I even drop all resources in DB before allowing it to try to re-init.
Just to see if it matters, we do use dynamic DB creds for boundary. This means that every time we restart the app it gets new username/password.

Kubernetes init container limits take into account the limits placed on app containers in the same pod, per the rules on resource limits for init containers – although the way I read that section, it’s saying the init container memory limit should be “no limit” since none of your init containers have a memory limit specified. You might have hit a bug there, or the docs might not be accurate and the behavior you’re seeing is the intended behavior. If you set a higher limit on the init container, you might be able to put the limit on the app container back (or just put the app container limit back as a higher limit).

As for the errors you’re seeing now, that looks like your database has some (residual?) Boundary content in it, but isn’t a valid Boundary database – migrate says the database is not inited, but init is complaining about the schema relation already existing. I don’t get this behavior when I run migrate and then init against a blank database. Maybe try dropping the DB entirely and delete the pod for this Deployment so it’ll retry.

Oddly if I run the same commands manually, they work as intended but fail otherwise. If I remove the init-container after manually initializing the database then the server crashes with error The database has not been initialized. Please run 'boundary database init'.
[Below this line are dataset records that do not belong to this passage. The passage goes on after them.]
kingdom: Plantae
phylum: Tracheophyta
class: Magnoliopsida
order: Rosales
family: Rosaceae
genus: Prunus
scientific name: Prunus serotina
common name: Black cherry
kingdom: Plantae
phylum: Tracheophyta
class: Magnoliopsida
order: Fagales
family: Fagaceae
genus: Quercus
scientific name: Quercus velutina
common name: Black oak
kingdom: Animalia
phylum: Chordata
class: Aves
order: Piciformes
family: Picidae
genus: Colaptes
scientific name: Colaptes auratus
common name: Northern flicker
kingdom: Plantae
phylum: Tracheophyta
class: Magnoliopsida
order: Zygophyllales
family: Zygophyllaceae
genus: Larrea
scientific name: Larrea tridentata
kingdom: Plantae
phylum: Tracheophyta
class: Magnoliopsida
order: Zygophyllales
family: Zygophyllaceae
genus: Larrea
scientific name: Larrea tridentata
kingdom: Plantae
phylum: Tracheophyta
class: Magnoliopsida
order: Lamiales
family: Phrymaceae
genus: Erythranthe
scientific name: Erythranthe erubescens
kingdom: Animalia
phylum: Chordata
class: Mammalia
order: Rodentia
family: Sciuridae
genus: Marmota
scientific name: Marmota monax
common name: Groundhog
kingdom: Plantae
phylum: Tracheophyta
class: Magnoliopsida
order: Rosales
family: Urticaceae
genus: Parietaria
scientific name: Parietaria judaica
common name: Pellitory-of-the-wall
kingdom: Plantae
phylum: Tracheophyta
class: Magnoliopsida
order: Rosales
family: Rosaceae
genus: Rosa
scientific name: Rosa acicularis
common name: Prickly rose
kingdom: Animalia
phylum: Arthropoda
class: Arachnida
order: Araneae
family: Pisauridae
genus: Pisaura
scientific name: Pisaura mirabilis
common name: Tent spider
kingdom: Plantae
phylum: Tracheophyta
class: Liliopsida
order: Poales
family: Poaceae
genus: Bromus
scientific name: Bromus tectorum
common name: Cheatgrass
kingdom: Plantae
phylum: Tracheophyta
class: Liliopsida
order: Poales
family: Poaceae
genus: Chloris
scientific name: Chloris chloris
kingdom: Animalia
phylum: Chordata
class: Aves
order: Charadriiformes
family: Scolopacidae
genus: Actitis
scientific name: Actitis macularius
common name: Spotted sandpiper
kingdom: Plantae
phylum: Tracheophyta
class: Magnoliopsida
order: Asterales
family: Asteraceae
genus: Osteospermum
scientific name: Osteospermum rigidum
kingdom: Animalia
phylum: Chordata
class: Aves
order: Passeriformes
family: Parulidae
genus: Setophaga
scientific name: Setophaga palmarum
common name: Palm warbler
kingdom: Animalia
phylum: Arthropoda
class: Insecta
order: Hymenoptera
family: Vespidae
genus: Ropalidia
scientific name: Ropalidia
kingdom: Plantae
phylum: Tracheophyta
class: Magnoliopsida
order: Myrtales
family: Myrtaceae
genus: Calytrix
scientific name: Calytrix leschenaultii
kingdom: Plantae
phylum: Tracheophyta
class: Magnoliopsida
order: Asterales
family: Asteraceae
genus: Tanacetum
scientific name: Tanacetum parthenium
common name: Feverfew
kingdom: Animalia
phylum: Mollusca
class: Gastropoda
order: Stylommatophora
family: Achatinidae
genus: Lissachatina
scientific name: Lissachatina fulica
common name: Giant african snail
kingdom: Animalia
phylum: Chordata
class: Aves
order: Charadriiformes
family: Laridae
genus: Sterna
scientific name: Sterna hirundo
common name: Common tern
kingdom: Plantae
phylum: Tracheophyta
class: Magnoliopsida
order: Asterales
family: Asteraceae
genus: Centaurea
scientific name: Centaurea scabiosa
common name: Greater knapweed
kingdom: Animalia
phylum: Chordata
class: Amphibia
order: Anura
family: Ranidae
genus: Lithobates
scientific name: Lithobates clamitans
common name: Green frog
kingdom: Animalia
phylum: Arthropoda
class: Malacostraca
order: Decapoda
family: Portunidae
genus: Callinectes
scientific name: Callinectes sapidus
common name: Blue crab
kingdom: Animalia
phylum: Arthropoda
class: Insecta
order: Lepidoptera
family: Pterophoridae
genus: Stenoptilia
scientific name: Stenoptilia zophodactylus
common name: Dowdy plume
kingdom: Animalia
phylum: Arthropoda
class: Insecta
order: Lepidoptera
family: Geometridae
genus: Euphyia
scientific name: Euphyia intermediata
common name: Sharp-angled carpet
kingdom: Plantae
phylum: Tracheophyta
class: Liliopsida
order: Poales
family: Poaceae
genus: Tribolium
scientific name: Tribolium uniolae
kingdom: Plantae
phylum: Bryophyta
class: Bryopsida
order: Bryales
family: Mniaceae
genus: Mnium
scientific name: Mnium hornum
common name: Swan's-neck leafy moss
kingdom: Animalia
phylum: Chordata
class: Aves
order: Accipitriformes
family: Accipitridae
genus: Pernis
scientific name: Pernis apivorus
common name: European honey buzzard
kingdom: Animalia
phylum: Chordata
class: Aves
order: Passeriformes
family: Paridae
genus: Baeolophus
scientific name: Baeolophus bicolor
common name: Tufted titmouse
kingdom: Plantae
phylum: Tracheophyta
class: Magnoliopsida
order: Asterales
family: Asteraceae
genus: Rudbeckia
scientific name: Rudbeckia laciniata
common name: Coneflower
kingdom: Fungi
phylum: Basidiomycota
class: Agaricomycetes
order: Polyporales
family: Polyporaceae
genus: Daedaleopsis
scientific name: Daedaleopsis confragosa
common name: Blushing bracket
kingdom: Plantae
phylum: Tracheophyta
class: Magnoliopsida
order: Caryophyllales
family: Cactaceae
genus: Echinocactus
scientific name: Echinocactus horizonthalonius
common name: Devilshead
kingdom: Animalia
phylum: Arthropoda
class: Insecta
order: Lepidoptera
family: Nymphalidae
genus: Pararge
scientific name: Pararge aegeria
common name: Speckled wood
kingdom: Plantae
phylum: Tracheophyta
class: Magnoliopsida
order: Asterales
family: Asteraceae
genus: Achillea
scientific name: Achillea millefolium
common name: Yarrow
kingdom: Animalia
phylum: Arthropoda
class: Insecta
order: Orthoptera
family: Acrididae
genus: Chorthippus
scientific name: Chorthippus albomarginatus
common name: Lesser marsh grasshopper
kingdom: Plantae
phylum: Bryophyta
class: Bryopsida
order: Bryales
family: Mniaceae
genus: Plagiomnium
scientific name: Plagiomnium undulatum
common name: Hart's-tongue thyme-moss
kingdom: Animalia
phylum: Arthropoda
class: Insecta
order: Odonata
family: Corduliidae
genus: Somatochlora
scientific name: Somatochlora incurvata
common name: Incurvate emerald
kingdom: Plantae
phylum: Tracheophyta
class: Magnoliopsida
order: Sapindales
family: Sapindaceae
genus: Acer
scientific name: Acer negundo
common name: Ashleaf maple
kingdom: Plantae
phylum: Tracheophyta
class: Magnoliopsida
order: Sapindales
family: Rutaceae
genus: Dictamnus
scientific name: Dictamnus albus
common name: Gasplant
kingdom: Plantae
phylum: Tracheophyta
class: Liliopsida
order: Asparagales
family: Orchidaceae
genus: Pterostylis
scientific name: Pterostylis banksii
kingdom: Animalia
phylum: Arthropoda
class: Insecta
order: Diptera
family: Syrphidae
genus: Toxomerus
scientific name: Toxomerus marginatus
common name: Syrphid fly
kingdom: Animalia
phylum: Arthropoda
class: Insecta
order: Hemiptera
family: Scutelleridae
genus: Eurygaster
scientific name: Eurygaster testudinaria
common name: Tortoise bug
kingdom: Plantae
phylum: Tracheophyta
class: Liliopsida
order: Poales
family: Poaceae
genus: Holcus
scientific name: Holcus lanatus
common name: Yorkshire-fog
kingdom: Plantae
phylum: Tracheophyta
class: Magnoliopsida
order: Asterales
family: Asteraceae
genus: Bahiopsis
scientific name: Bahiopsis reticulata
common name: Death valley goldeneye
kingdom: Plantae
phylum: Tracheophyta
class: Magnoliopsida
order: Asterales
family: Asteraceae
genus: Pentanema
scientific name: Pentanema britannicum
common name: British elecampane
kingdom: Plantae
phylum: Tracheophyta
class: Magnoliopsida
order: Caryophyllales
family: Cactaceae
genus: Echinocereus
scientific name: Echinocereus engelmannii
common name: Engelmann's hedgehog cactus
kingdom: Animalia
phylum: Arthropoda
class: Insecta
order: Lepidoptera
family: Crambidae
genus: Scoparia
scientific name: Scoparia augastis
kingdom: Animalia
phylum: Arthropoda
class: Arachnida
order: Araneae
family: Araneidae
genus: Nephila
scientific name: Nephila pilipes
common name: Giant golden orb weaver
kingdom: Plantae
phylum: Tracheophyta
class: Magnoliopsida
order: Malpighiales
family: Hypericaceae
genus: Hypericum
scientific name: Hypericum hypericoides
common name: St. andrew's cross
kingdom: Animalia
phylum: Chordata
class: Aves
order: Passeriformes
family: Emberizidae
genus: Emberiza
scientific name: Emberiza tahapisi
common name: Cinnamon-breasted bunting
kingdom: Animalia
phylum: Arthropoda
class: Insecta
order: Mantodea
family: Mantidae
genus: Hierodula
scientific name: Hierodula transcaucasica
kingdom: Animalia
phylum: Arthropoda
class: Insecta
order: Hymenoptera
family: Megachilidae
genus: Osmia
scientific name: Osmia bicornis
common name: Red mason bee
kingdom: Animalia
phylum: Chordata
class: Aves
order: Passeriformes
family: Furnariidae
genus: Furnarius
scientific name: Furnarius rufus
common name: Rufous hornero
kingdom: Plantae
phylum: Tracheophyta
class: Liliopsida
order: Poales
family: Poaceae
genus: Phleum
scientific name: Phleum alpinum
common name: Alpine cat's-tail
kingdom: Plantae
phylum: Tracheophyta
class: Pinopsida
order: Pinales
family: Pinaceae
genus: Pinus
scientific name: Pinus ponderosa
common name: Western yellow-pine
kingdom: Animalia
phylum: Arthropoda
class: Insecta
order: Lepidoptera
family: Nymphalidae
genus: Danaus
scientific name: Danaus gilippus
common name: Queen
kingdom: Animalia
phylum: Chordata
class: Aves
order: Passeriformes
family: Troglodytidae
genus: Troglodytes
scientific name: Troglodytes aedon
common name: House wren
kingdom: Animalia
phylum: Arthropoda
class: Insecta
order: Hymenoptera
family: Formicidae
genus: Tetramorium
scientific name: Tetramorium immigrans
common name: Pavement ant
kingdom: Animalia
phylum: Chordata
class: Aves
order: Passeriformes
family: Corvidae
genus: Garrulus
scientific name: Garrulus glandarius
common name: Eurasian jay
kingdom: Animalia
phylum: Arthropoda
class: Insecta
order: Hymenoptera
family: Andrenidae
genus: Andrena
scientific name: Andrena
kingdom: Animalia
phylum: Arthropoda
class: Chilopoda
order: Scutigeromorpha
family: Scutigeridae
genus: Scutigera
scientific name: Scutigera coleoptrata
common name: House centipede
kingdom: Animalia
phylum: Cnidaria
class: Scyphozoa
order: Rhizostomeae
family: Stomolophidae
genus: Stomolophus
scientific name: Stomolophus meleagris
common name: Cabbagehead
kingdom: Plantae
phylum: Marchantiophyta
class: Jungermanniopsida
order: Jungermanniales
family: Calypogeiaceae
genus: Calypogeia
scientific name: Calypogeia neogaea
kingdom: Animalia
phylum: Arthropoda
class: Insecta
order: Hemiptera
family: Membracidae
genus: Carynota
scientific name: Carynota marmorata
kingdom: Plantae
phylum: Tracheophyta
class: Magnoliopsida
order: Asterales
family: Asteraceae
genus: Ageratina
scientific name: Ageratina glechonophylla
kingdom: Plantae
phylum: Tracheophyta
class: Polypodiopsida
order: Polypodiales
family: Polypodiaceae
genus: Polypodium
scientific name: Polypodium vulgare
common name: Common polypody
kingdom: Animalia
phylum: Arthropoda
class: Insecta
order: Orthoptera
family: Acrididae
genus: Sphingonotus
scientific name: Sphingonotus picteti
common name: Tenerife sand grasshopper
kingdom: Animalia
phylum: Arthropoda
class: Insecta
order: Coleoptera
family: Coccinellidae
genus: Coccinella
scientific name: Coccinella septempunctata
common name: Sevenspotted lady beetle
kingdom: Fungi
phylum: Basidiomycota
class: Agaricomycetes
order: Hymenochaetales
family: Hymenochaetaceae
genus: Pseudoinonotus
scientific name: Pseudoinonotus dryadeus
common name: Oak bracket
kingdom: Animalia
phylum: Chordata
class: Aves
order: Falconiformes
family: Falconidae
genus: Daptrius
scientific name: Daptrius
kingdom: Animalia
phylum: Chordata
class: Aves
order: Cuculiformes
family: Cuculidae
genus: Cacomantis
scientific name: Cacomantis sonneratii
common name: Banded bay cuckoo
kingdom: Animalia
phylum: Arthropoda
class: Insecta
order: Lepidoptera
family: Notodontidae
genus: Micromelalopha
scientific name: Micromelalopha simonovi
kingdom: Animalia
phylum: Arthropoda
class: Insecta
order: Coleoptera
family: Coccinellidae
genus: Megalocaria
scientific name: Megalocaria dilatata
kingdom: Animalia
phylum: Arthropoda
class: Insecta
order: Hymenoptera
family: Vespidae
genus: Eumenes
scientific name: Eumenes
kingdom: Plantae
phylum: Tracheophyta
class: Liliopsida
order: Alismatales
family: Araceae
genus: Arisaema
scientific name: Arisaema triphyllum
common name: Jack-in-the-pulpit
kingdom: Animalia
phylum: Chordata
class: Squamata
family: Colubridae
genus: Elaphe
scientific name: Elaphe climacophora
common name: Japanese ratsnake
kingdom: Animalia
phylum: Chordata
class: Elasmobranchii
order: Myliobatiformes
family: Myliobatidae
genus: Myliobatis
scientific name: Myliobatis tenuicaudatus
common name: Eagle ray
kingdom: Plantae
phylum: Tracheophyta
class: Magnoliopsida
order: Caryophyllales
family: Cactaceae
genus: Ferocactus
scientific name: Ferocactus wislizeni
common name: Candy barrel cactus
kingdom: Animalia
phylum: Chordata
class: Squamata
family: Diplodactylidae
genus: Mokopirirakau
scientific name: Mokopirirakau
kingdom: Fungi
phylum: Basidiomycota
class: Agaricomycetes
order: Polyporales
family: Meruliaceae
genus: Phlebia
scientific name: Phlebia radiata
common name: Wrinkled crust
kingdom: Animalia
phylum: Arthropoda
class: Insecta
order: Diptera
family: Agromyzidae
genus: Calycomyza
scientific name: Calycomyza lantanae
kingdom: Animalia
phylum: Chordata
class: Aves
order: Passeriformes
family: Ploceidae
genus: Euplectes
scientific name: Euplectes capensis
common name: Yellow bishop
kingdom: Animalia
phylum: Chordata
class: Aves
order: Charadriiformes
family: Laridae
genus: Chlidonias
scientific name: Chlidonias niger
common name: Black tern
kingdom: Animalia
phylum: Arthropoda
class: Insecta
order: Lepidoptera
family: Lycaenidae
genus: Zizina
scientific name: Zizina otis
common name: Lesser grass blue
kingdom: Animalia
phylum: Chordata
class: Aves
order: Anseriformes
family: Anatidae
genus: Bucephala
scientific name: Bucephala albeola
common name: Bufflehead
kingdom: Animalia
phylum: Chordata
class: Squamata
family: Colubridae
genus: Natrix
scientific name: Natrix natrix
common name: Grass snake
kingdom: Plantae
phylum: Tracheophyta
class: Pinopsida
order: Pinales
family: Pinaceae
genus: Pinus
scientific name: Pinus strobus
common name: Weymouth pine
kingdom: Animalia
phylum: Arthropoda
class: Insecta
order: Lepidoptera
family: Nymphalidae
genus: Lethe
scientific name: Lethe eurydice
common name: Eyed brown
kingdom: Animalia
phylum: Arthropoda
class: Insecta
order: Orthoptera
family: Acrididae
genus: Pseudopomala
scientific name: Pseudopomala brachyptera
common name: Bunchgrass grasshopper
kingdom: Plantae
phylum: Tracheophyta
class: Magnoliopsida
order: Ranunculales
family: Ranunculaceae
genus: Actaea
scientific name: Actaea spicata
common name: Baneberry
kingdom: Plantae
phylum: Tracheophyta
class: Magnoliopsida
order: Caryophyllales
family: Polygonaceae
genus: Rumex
Hmmmm. This sounds like you’re getting some kind of unexpected behavior. What are your database logs showing you? Can you see in the Boundary server pod logs how it’s trying to access the database you inited?

It appears to be an issue with the dynamic database credentials used. The database is created with the Postgres Role boundary but the tables are created by a dynamic user. Then after initialization the database user is different again. It appears I can’t use dynamic creds or I must first initialize the database with the parent role. Would boundary database init ever have a flag to tell it which user to set as owner for objects it creates? Seems to be an issue only with PostgreSQL as we use dynamic creds for MySQL for all in-house apps.